In futures and foresight workshops, participants often talk about THE future. Practitioners tend to insist on futures, plural.
At first glance, that can sound like jargon. in fact, I sometimes get a lot of push-back: “FutureS isn’t grammatically correct!” But the distinction matters more than it seems.
Talking about “the future” subtly suggests that there is a single destination waiting for us, something fixed that we are moving towards. It encourages linear thinking and often reinforces the idea that the future is something that happens to us.
Talking about “futures” does something different. It keeps open the idea that multiple possibilities exist, shaped by choices, values, power, and context. It reminds us that different groups may experience very different futures: at the same time, and sometimes even during the same workshop.

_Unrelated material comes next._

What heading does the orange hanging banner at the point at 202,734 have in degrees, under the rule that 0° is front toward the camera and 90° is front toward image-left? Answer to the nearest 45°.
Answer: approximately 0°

In facilitated settings, this shift from singular to plural can be surprisingly powerful. When people realise there isn’t just one future to plan for, conversations often become less defensive and more exploratory. Disagreement feels less threatening. Curiosity increases.
It also creates space to ask questions that don’t fit neatly into planning processes: Which futures are we implicitly prioritising? Which ones are we ignoring? Who gets to decide which futures are considered plausible or desirable?
Using the plural doesn’t make futures work easier. In many ways, it makes it harder. It resists neat answers and forces us to stay with complexity.
But it also makes futures work more honest, and more inclusive.
I’ve come to see the plural not as a technical detail, but as a quiet ethical stance: an insistence that the future is not singular, settled, or owned by any one perspective.